JOURNALIST: Netanyahu is willing to say that there should not be a Palestinian state --
FOREIGN MINISTER: Our position is the one I have outlined, which is the pathway to peace in the Middle East requires progress towards an independent Palestinian state. The visit simply reaffirmed and underscored that view.
JOURNALIST: DPM, are you concerned that a company that is ultimately owned by interests in Hong Kong is providing security for Australian Defence Force bases?
DEPUTY PRIME MINISTER: I think you're referring to Wilson. I mean, Wilson has been providing security to Australian Defence Force bases for many, many years across numerous governments. I'm confident about the processes that we have in place around providing assurance for those who contract with Defence and for those who contract with Defence in relation to base security.

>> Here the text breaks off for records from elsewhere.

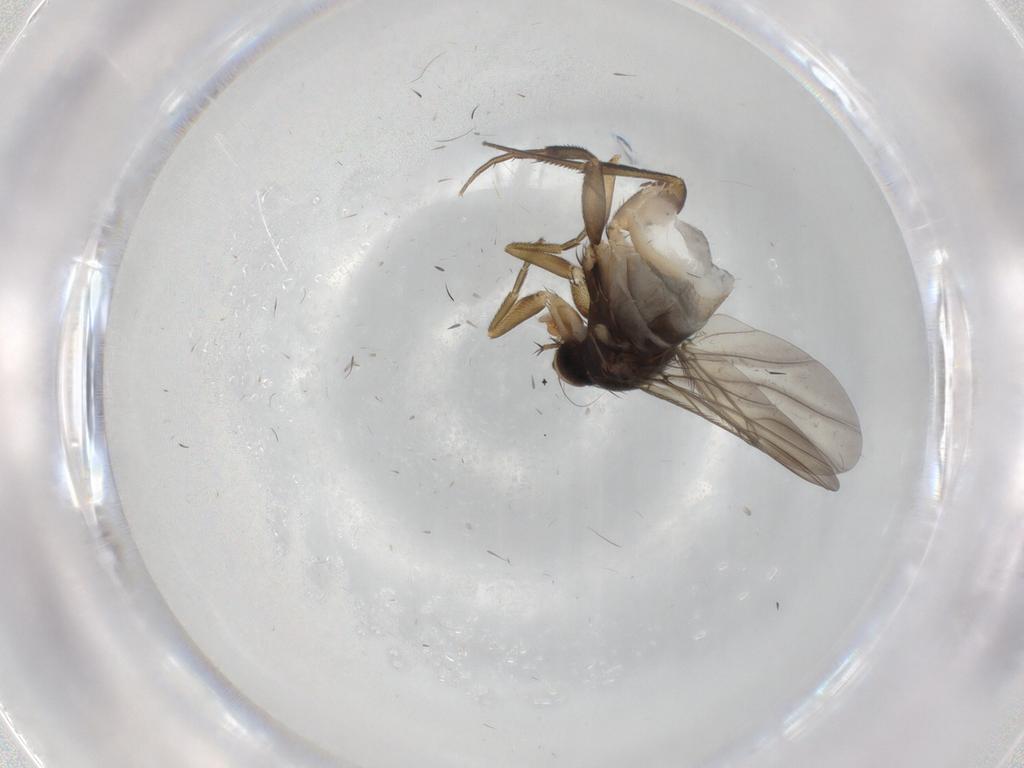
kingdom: Animalia
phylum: Arthropoda
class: Insecta
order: Diptera
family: Phoridae
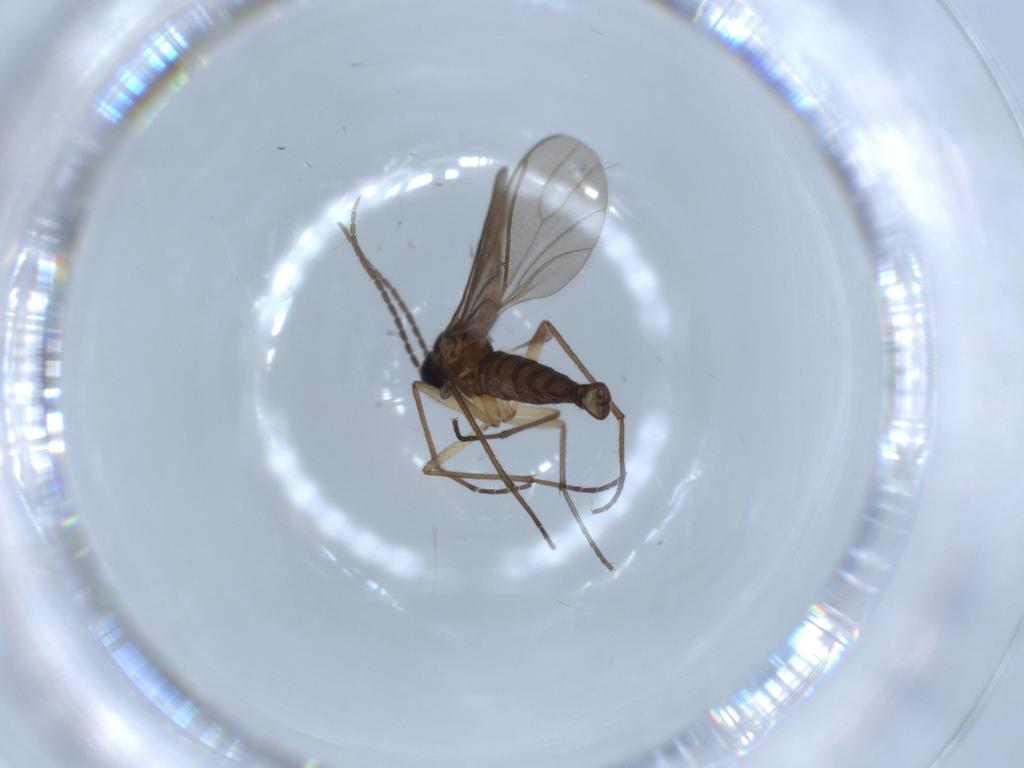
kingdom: Animalia
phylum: Arthropoda
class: Insecta
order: Diptera
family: Sciaridae
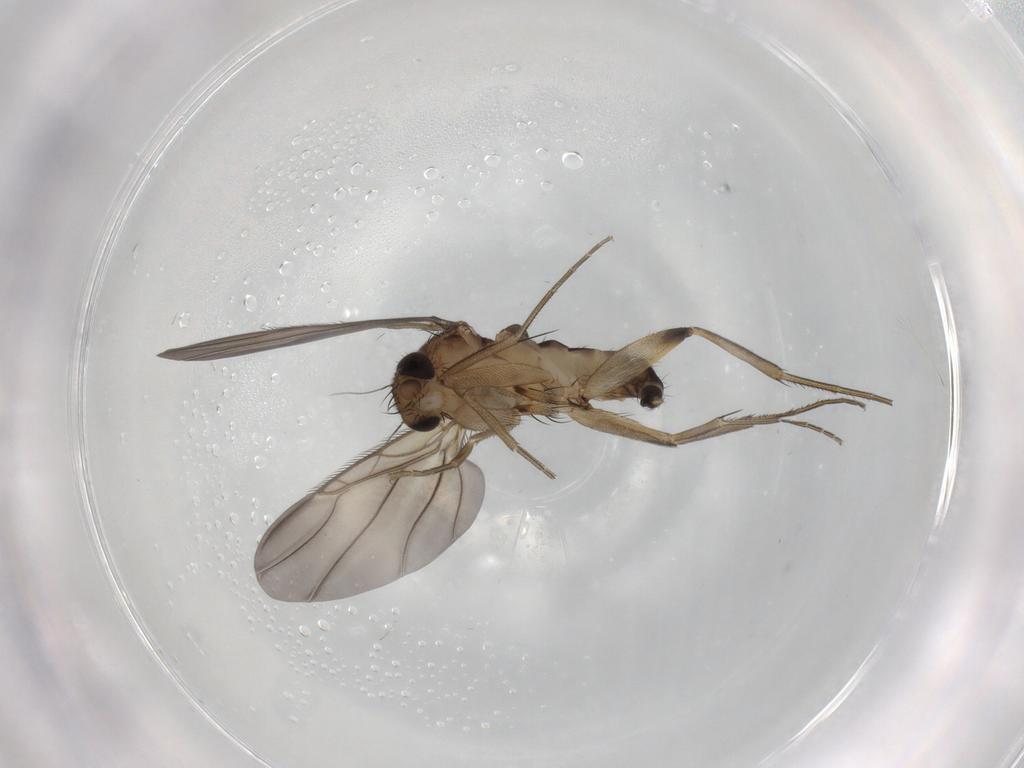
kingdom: Animalia
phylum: Arthropoda
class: Insecta
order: Diptera
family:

JOURNALIST: Deputy PM, are you going to break an election promise on stage 3 tax cuts?
DEPUTY PRIME MINISTER: Look, our position hasn't changed. But let me say this: in all that we do, in every decision that we take, we are utterly concerned about easing the cost of living pressures on middle Australia, and in every decision we continue to take, that will remain our focus.
JOURNALIST: Is it worth breaking that promise?
JOURNALIST: Minister, positions don't change until they do. Would you welcome reducing, and would your electorate welcome reducing the generosity of the top element of stage 3?
DEPUTY PRIME MINISTER: We understand the importance of tax cuts, and we've said that all along. But let me make this clear: we are completely focused on easing the cost of living pressures on middle Australia. We've been doing that since the moment that we have been elected, and we've seen that through a number of initiatives, be it cheaper medicines, be it putting downward pressure on power prices.
The inflationary environment around the globe has persisted, and that is putting pressure on middle Australia, and so we will be entirely focused in all the decisions that we take on easing that pressure.
JOURNALIST: Just, Foreign Minister, Foreign Minister, on the – in the Pacific, so after the decision last week in Nauru, Taiwan has three diplomatic partners left, one of which is Tuvalu, under our Falepili Agreement with Tuvalu could we or would we ever intervene in whether their recognition of either Taiwan or China?
FOREIGN MINISTER: Look, the matter of diplomatic recognition is a matter for the sovereign nation concerned, just as it has been for Australia. So that's not something, you know, we would be intervening in, that's a sovereign decision for Tuvalu, just as it is a sovereign decision for Nauru.